■ **GIVEN RECORDS**
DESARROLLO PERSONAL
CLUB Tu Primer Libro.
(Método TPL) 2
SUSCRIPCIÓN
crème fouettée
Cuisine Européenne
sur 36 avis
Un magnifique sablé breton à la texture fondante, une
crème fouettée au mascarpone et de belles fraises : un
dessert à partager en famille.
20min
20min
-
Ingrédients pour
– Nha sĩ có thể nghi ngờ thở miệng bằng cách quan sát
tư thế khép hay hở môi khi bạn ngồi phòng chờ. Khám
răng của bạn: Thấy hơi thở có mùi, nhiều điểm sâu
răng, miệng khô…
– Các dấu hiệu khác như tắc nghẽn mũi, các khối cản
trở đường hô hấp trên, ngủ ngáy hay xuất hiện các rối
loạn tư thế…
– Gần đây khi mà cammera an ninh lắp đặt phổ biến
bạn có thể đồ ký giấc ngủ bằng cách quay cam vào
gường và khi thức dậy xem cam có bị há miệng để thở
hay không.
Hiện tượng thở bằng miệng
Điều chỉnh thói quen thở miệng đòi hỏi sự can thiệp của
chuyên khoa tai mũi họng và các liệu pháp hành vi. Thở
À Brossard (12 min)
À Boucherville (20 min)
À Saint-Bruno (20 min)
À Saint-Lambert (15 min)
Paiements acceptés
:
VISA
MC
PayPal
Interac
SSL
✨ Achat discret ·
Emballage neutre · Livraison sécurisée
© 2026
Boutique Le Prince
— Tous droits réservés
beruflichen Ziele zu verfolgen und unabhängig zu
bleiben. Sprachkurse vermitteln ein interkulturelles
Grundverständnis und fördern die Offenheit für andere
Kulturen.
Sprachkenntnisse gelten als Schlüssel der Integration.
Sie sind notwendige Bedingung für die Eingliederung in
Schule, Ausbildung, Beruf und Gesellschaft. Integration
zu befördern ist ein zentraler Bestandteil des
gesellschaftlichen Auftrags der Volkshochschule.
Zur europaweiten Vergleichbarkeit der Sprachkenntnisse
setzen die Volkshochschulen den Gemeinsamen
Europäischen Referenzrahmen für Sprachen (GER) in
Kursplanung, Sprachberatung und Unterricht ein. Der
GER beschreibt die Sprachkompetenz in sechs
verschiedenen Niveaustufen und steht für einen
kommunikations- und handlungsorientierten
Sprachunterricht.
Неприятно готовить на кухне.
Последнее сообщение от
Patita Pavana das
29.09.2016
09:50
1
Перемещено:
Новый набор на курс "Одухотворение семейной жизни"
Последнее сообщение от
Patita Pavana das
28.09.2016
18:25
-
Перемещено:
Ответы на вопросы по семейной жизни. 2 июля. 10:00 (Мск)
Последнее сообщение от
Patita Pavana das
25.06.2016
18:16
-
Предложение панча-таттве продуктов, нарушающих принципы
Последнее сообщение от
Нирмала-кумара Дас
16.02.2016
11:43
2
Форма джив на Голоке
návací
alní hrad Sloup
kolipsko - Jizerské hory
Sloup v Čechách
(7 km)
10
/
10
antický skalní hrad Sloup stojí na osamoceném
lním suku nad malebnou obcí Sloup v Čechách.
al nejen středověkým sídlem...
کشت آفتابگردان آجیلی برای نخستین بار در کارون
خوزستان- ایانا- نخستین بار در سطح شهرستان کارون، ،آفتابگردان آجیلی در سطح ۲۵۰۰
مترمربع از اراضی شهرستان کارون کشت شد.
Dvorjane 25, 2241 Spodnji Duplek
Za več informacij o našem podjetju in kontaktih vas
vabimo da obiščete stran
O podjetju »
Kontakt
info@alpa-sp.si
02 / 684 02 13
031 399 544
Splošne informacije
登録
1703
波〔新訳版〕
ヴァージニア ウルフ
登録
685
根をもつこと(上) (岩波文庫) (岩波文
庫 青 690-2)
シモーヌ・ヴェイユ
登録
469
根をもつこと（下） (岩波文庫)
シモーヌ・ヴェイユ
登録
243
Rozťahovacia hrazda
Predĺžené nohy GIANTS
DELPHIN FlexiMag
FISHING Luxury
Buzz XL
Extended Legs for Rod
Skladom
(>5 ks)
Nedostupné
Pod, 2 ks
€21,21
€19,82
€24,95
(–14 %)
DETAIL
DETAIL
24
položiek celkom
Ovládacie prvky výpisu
* * *
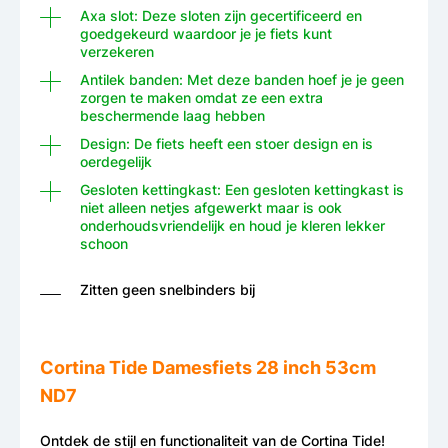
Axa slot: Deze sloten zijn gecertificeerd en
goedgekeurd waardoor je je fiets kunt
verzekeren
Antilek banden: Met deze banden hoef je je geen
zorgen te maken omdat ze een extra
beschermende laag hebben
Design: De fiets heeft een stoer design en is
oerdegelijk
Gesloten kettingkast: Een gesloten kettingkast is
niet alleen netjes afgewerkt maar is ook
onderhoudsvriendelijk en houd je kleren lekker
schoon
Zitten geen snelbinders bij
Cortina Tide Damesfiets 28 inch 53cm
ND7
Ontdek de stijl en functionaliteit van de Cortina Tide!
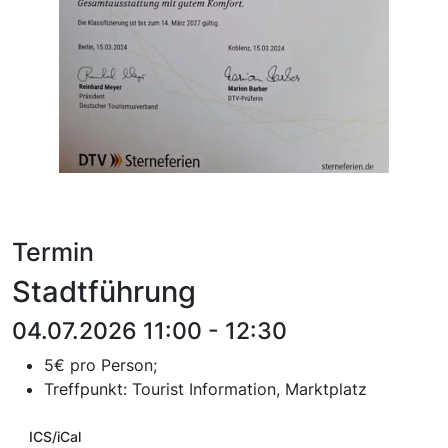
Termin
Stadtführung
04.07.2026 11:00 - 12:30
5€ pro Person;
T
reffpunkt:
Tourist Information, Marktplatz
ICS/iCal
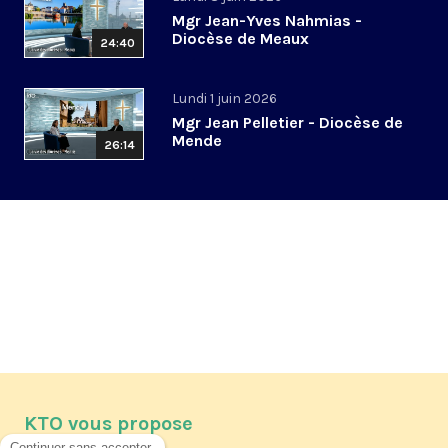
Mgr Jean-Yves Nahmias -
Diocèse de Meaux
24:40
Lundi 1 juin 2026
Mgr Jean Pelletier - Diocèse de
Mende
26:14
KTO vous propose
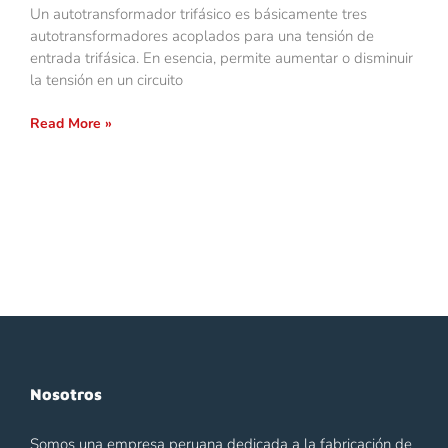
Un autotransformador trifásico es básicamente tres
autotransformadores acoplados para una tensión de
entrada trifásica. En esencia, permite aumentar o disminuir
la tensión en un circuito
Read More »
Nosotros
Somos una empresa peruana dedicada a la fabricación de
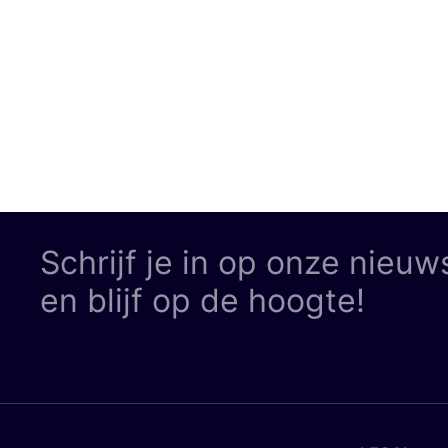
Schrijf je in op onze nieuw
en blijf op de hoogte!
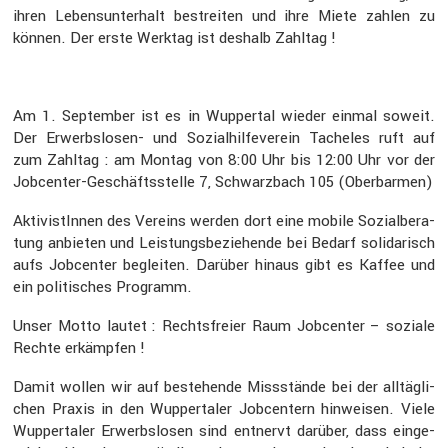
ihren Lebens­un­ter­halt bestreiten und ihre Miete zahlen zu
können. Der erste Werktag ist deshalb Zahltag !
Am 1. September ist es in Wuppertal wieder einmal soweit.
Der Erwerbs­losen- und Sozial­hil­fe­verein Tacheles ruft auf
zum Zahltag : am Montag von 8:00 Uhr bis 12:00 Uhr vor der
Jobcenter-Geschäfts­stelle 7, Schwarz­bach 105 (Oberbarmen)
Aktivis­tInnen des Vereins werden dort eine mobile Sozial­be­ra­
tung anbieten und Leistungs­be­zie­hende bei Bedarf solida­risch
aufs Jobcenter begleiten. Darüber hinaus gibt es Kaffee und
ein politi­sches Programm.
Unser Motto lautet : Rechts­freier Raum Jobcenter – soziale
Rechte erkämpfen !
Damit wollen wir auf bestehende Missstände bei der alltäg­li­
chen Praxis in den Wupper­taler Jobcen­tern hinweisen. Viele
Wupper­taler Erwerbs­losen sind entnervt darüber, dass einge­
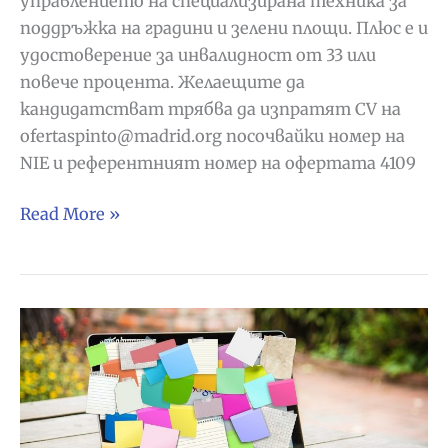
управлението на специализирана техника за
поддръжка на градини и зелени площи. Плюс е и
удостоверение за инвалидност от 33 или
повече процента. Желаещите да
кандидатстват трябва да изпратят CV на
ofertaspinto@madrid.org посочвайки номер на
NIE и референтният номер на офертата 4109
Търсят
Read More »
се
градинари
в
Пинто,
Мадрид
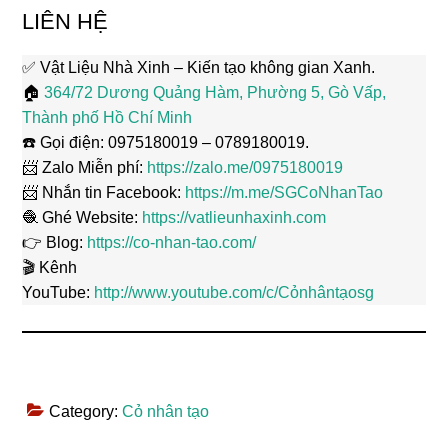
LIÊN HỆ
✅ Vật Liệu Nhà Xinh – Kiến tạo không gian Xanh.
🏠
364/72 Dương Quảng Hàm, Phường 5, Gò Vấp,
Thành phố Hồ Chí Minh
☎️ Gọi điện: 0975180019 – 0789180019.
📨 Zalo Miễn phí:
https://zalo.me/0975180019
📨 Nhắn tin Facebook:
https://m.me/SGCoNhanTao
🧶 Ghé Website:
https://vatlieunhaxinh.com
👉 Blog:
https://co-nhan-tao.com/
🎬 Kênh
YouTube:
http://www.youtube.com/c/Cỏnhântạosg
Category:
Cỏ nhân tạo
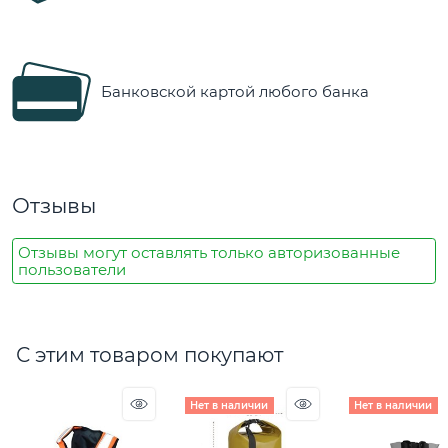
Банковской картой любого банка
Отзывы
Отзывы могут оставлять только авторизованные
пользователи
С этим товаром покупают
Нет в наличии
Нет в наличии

■ **PROBLEM TO SOLVE**
Locate each line in the rows above that contains the string "کارون", and copy those lines in full. Case matters.

■ **RESPONSE FOR THIS EXERCISE**
کشت آفتابگردان آجیلی برای نخستین بار در کارون
خوزستان- ایانا- نخستین بار در سطح شهرستان کارون، ،آفتابگردان آجیلی در سطح ۲۵۰۰
مترمربع از اراضی شهرستان کارون کشت شد.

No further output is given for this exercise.